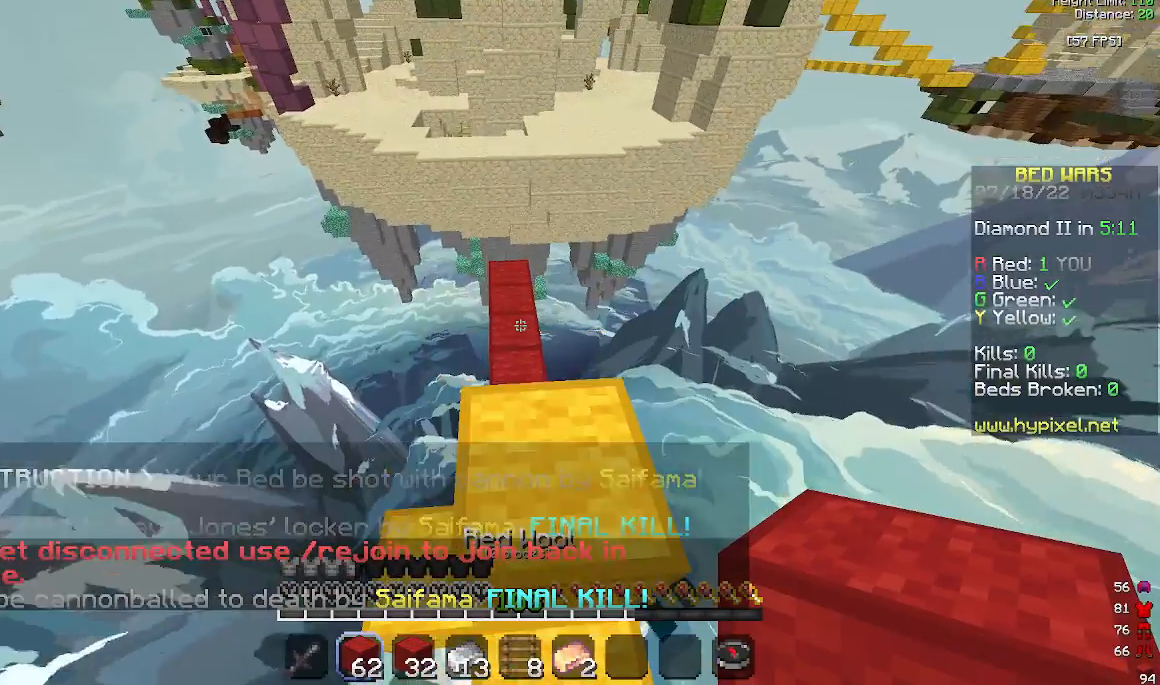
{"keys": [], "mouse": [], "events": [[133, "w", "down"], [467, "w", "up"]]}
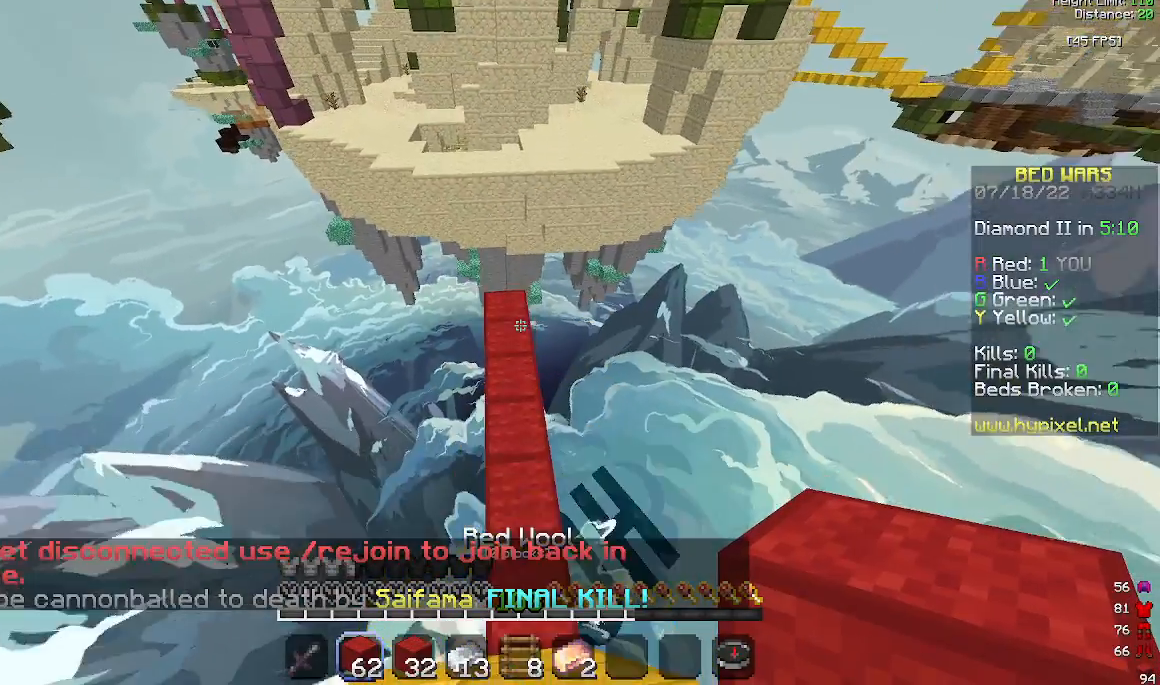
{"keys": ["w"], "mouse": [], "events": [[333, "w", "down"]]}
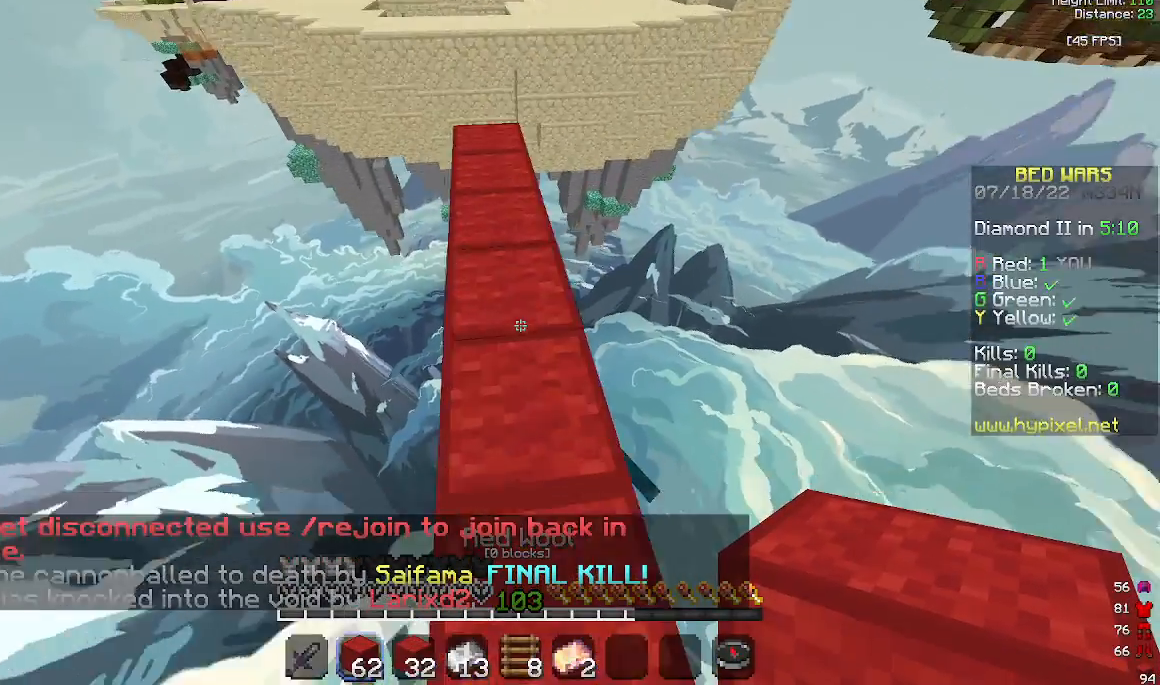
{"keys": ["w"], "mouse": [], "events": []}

§ **EXERCISE DIRECTIONS**
One exact copy of the data is required, and it should hold no pictures.

§ **RESPONSE AREA**
{"keys": [], "mouse": [], "events": [[133, "w", "down"], [467, "w", "up"]]}
{"keys": ["w"], "mouse": [], "events": [[333, "w", "down"]]}
{"keys": ["w"], "mouse": [], "events": []}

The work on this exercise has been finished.